Radiotherapy is also known as radiation therapy, radiation treatment, x-ray therapy, cobalt therapy, and electron beam or "gamma knife" therapy. Recent advances in medical technology have made it even more useful for patients and have reduced some of its unpleasant side effects. Radioactive implants allow delivery of radiation to localized areas, with less injury to surrounding tissues than radiation from an external source that must pass through those tissues. Proton radiation also causes less injury to surrounding tissues than traditional photon radiation, because proton rays can be tightly focused. Current research with radioimmunotherapy and neutron capture therapy may provide ways to direct radiation exclusively to cancer cells—and in the case of radioimmunotherapy, to cancer cells that have metastasized (spread to other sites throughout the body).

How radiotherapy works

High-energy radiation kills cells by damaging their DNA and thus blocking their ability to divide and proliferate. Other cytotoxic mechanisms include the production of poisonous OH^- free radicals in the cellular cytoplasm.

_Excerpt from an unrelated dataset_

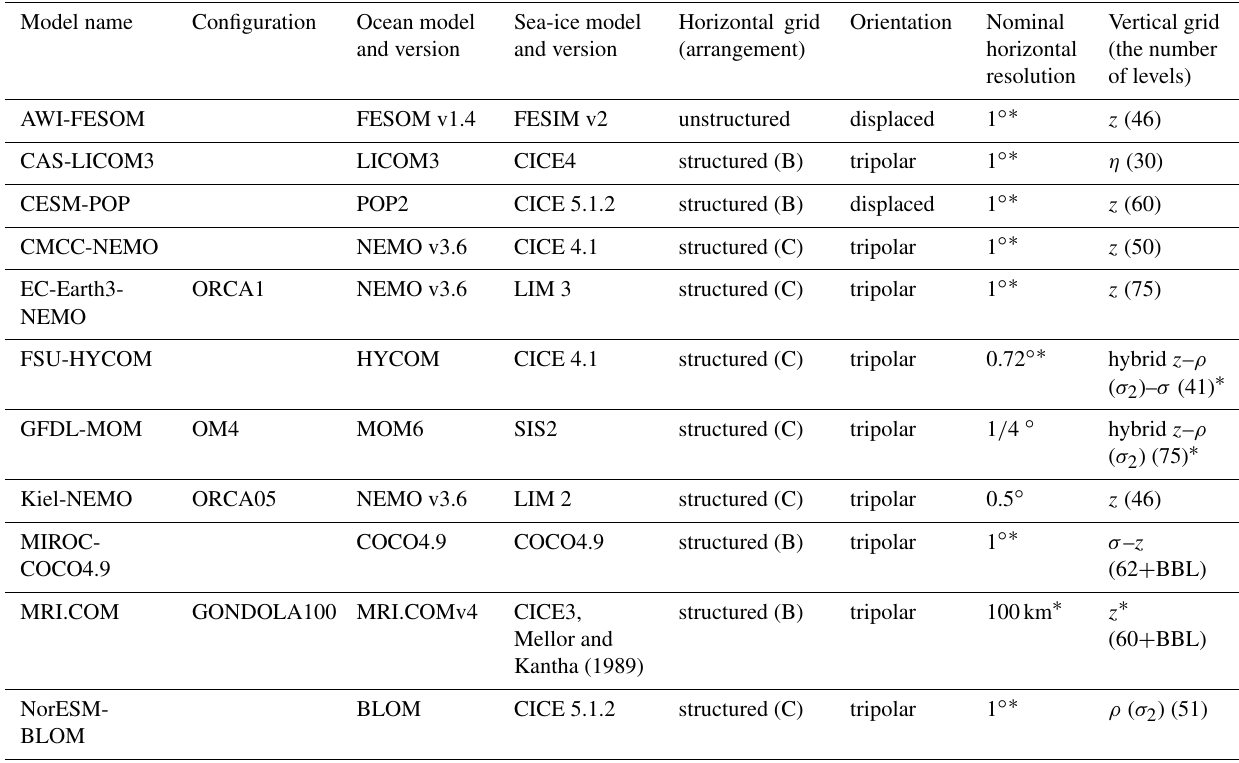
Table 1. Configurations of participating models. See Appendix A for detailed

Radiation kills normal cells about as well as cancer cells; but cells that are undergoing rapid growth and division (such as cancer cells, skin cells, blood cells, immune system cells, and digestive system cells) are the most susceptible to radiation. Fortunately, most normal cells are better able to repair radiation damage than are cancer cells. Accordingly, radiation treatments are parceled into component treatments that are spaced over a given time interval (usually about seven weeks). The spacing of radiation treatments allows cells to repair themselves during the time between treatments. Since the repair rate of normal cells is greater than the repair rate of cancerous cells, a smaller fraction of the radiationdamaged cancerous cells will have been replaced by the time of the next treatment. This procedure is called fractionation because the total radiation dose is divided into fractions. Fractionation allows cancer cells to be killed more effectively with less ultimate damage to the surrounding normal cells. Ideally all the cancer cells will be gone after the last treatment session.